[Mosaic trisomy 20: discrepancy between cyto-and molecular genetic technologies in prenatal diagnosis].

Objective: To provide genetic counseling and prenatal diagnosis for a fetus with mosaic trisomy 20.

Methods: Chromosomal karyotyping, chromosomal microarray analysis (CMA) and fluorescence in situ hybridization (FISH) were carried out for a pregnant woman with advanced maternal age.

Results: The karyotype of amniotic fluid sample was 47,XN,+20, whilst the result of CMA was normal.
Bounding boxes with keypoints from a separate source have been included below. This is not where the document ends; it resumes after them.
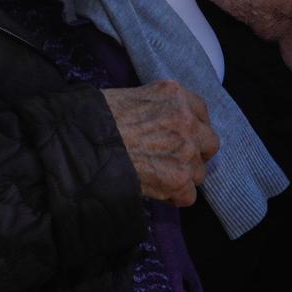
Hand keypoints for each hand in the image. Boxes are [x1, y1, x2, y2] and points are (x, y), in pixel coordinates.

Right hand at [103, 79, 219, 206]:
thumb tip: (161, 124)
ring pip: (200, 172)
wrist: (81, 145)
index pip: (200, 111)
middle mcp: (186, 121)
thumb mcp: (130, 96)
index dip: (191, 126)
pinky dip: (174, 197)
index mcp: (175, 95)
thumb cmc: (97, 119)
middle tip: (174, 157)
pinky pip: (189, 196)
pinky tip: (156, 189)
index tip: (180, 134)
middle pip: (209, 142)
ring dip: (183, 175)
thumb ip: (157, 108)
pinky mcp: (178, 179)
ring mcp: (185, 151)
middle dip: (195, 152)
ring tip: (158, 175)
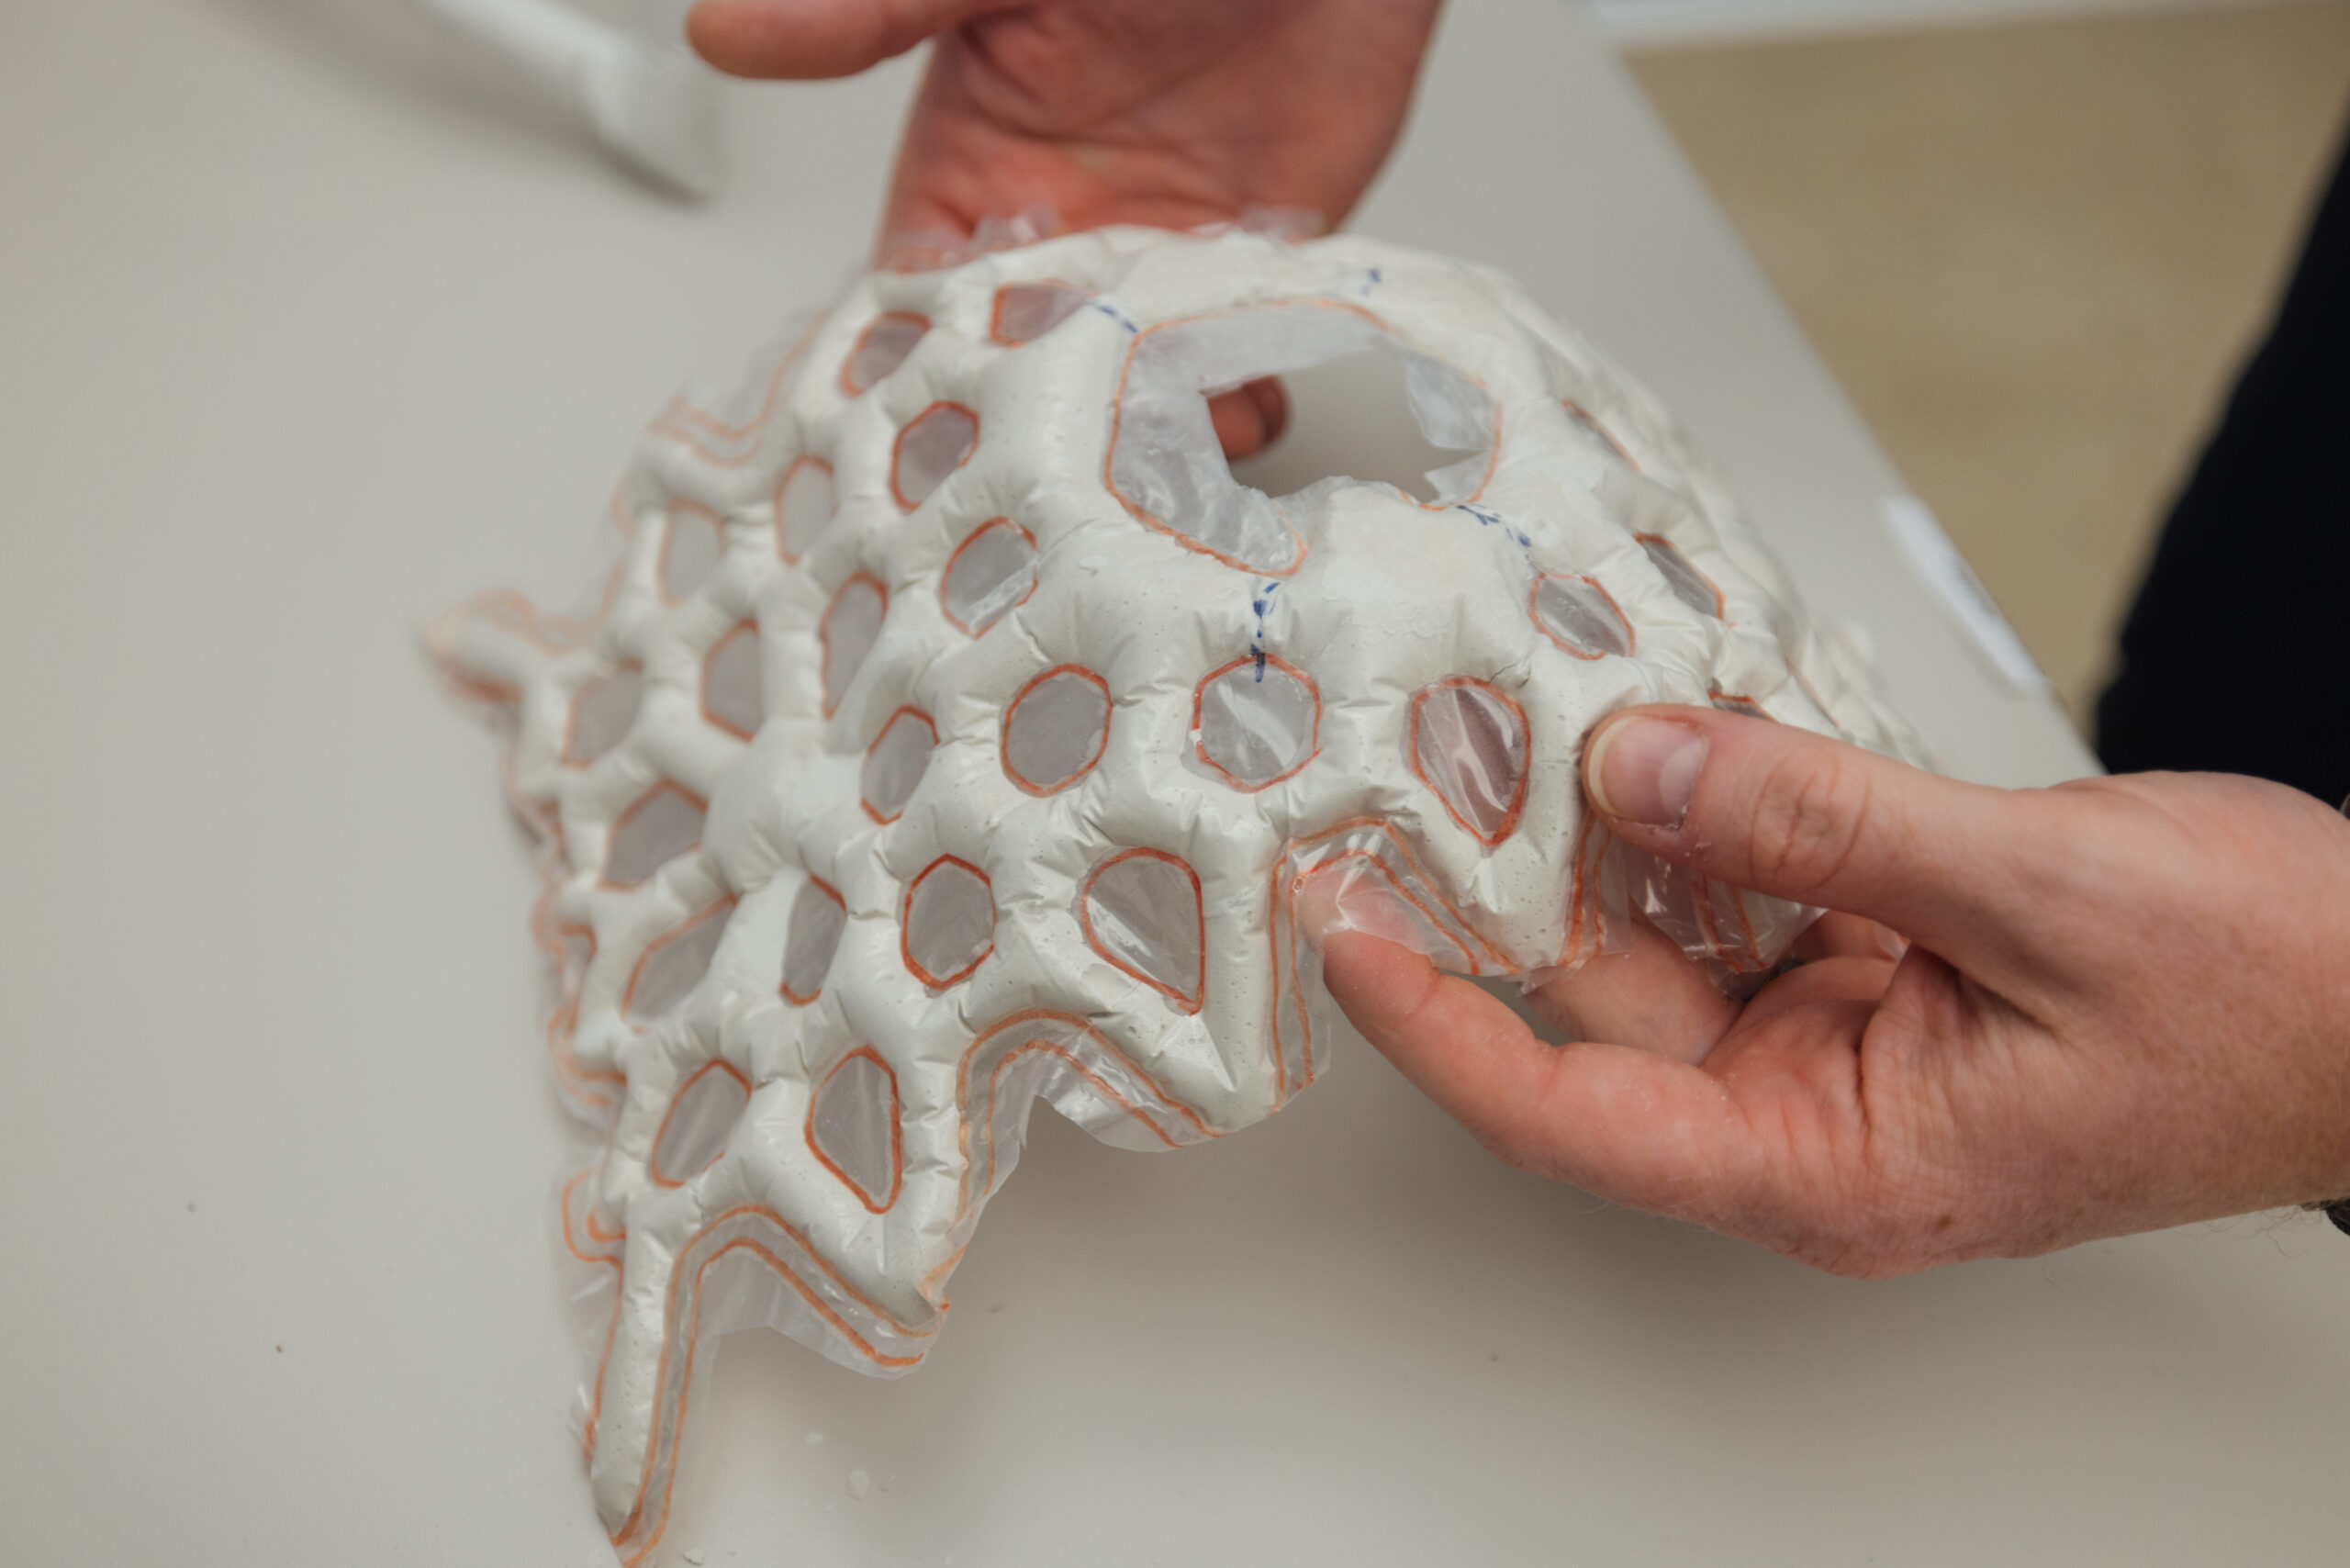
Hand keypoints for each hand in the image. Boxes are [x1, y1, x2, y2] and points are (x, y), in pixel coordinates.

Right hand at [685, 0, 1442, 455]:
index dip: (916, 386)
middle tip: (1049, 495)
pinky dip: (1241, 410)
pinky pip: (1235, 368)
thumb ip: (867, 13)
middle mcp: (1061, 231)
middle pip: (1023, 381)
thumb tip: (726, 30)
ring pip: (1128, 395)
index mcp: (970, 172)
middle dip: (1033, 442)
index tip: (923, 449)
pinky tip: (1246, 421)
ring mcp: (1158, 259)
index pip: (917, 311)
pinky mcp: (1251, 266)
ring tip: (1155, 476)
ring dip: (1139, 441)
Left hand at [1308, 706, 2349, 1276]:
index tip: (1345, 937)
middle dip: (1507, 885)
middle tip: (1412, 764)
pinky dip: (1704, 817)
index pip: (1570, 1118)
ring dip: (1602, 835)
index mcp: (1836, 1165)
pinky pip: (1748, 894)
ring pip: (1669, 937)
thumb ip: (1820, 824)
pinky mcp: (1876, 974)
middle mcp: (1816, 1117)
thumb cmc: (2280, 1003)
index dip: (1439, 1027)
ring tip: (1512, 722)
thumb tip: (1640, 770)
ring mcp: (1843, 1044)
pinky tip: (1657, 735)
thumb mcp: (2040, 894)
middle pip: (1601, 1007)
To verify this discrepancy, CMA was performed again with the cultured amniotic fluid, which yielded a result of 47,XN,+20. FISH assay of the amniotic fluid sample was nuc ish(D20Z1)×3[11]/(D20Z1)×2[89], which indicated that about 11% of fetal cells were trisomy 20. After the fetus was born, the karyotype of peripheral blood sample was normal.

Conclusion: The amniotic fluid sample might be mosaic trisomy 20, and a dominant growth of 47,XN,+20 cells had occurred during the culture process, resulting in alteration of amniotic fluid cell composition. Mosaic trisomy 20 indicated by FISH may be attributed to confined placental mosaicism or somatic mosaicism of trisomy 20.